Kryzys obniża pęd po podwyżki
Niezależnie od tego czy doświadczyliśmy na własnej skórze kryzysu czy też nie, czy w naszej firmie zwalniają, czy sytuacja wygląda na stabilną, ciągle serwowane informacje o kryzysie spowodowały jedno – pracownicy coraz rzadziej przychodzą po podwyżki i nie mają dodatkowych oczekiwań w zakresie premii czy pozapłacowych bonusów.
Taką sytuację obserwuje coraz więcej pracodawców.
Pytani o to czy widzą jakąś zmianę w zachowaniach pracowników pracodawcy odpowiadają, że zdecydowanie spadły oczekiwania finansowe pracowników. Nie chodzi nawet o oczekiwania podawane podczas rozmów o pracę – te mniej więcej utrzymują się na stabilnym poziomie, ale o doroczną pielgrzymkę pracowników po podwyżki. Część pracodawców uważa że wynika to z tego iż pracownicy rozumieją to, że firmy znajdują się w trudnym okresie i nie chcą ich dodatkowo obciążać, w obawie przed upadkiem firmy.
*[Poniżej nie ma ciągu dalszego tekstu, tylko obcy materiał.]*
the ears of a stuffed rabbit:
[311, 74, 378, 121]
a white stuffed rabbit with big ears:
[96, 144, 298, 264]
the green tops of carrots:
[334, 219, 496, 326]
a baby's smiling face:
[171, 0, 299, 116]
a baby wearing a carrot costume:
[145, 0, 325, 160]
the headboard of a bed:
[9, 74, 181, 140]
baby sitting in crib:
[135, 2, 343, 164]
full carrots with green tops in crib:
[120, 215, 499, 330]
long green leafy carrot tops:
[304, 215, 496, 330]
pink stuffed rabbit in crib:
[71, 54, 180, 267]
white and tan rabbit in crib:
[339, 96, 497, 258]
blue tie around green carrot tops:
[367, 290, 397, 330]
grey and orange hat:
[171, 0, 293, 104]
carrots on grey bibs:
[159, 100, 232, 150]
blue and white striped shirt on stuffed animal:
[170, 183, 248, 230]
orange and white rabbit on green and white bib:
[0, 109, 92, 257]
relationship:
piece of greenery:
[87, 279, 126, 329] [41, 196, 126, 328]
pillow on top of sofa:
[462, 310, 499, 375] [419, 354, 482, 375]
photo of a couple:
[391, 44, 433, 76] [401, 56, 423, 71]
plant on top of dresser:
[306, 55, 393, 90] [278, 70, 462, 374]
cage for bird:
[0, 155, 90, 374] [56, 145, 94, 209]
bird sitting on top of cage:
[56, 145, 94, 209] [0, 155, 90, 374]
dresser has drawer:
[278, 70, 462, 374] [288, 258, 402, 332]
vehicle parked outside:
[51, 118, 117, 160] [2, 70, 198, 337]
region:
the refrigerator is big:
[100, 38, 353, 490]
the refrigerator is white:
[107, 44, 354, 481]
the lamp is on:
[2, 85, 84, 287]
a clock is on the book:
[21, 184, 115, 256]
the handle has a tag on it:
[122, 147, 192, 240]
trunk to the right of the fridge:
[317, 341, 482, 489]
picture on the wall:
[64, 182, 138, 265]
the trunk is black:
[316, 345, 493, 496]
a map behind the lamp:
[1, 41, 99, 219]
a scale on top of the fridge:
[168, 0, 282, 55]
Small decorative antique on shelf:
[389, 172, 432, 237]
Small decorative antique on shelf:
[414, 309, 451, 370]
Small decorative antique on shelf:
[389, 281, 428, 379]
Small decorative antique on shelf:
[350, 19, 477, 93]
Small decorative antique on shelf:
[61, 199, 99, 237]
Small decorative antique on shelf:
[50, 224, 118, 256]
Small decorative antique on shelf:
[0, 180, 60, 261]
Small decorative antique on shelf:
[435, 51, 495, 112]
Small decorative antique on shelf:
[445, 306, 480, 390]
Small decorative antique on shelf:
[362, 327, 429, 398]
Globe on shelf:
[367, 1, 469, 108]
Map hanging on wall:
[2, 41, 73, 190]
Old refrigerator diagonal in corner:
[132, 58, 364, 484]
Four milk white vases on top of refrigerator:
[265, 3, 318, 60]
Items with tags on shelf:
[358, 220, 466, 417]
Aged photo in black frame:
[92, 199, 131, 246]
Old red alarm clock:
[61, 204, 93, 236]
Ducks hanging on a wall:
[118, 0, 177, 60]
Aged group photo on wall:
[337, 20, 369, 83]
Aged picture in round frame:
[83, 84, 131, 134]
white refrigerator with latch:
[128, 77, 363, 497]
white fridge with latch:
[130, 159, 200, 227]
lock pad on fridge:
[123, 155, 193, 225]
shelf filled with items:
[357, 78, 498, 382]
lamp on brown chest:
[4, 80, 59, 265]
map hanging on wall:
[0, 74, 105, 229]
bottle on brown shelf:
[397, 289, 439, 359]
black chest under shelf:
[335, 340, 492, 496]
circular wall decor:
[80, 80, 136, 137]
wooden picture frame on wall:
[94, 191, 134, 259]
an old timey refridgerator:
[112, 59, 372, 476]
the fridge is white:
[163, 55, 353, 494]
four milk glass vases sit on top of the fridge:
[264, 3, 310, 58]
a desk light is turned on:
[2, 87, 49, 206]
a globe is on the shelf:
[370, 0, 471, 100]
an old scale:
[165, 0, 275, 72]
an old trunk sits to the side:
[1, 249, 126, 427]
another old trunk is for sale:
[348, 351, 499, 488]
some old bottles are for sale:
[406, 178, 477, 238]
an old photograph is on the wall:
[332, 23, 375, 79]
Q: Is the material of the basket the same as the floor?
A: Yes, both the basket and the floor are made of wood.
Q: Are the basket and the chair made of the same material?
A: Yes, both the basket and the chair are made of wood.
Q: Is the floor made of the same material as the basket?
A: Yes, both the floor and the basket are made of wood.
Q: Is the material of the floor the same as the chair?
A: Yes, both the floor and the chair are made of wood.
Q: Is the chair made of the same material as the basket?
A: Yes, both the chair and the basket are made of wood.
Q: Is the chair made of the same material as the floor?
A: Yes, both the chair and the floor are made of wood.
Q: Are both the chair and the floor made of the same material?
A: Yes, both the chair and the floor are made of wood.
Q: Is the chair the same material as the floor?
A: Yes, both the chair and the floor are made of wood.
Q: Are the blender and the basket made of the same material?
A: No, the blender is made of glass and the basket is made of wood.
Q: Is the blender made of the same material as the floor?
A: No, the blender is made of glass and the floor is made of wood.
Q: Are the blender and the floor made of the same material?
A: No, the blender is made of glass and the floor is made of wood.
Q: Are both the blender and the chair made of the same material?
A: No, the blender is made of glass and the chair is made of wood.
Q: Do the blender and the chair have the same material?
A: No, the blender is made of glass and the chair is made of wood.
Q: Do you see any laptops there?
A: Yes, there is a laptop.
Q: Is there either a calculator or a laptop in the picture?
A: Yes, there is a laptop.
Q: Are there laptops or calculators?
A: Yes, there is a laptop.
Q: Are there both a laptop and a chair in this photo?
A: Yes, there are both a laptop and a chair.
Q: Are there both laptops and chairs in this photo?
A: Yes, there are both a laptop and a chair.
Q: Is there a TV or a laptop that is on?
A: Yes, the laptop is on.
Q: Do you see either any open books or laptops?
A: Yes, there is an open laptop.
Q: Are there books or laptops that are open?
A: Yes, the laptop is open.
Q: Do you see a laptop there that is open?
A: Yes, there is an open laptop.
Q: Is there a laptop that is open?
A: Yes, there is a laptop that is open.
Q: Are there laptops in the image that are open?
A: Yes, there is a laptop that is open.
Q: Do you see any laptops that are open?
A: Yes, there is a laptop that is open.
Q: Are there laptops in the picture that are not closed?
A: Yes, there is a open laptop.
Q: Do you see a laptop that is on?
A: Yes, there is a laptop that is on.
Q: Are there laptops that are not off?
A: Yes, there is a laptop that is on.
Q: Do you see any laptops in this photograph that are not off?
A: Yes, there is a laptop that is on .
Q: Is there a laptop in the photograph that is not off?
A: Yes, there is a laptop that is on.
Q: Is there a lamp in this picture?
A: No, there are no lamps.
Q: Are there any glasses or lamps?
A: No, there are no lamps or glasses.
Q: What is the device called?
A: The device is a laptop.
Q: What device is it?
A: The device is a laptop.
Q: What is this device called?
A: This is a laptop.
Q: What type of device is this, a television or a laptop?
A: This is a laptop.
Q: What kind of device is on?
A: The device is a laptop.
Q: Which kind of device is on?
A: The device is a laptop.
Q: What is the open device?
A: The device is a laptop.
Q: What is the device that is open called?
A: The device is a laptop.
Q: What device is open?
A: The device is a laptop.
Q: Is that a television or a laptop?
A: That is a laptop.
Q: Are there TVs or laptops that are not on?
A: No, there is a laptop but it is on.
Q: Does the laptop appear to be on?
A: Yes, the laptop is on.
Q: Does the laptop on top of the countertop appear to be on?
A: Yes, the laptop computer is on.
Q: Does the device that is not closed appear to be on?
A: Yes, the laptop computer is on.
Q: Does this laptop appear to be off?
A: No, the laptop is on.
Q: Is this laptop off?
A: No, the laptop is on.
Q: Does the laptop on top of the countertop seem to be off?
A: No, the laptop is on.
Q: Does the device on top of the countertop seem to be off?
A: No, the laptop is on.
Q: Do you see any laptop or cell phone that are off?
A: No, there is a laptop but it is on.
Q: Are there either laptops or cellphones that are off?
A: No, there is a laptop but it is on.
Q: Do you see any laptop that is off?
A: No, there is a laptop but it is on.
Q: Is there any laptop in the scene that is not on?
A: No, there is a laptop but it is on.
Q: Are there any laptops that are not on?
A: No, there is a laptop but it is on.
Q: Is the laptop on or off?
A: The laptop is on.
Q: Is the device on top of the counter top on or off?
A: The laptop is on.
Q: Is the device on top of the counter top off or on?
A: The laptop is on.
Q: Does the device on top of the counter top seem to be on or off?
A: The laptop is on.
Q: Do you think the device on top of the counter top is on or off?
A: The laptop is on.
Bardziej prawdopodobnym motywem braku deklarowania chęci podwyżek płac wydaje się jednak strach przed utratą pracy – w końcu nawet niezadowalająca pensja jest lepsza niż żadna.
Psychologowie pracy mówią jednak, że pracodawcy nie powinni zbytnio przyzwyczajać się do sytuacji. Jeśli bowiem kryzys się zaostrzy i potrwa kilkanaście miesięcy a inflacja pójdzie w górę, pracownicy zaczną znów wymagać od pracodawców większego uposażenia, bez zwracania uwagi na kondycję firmy i ryzyko zwolnienia.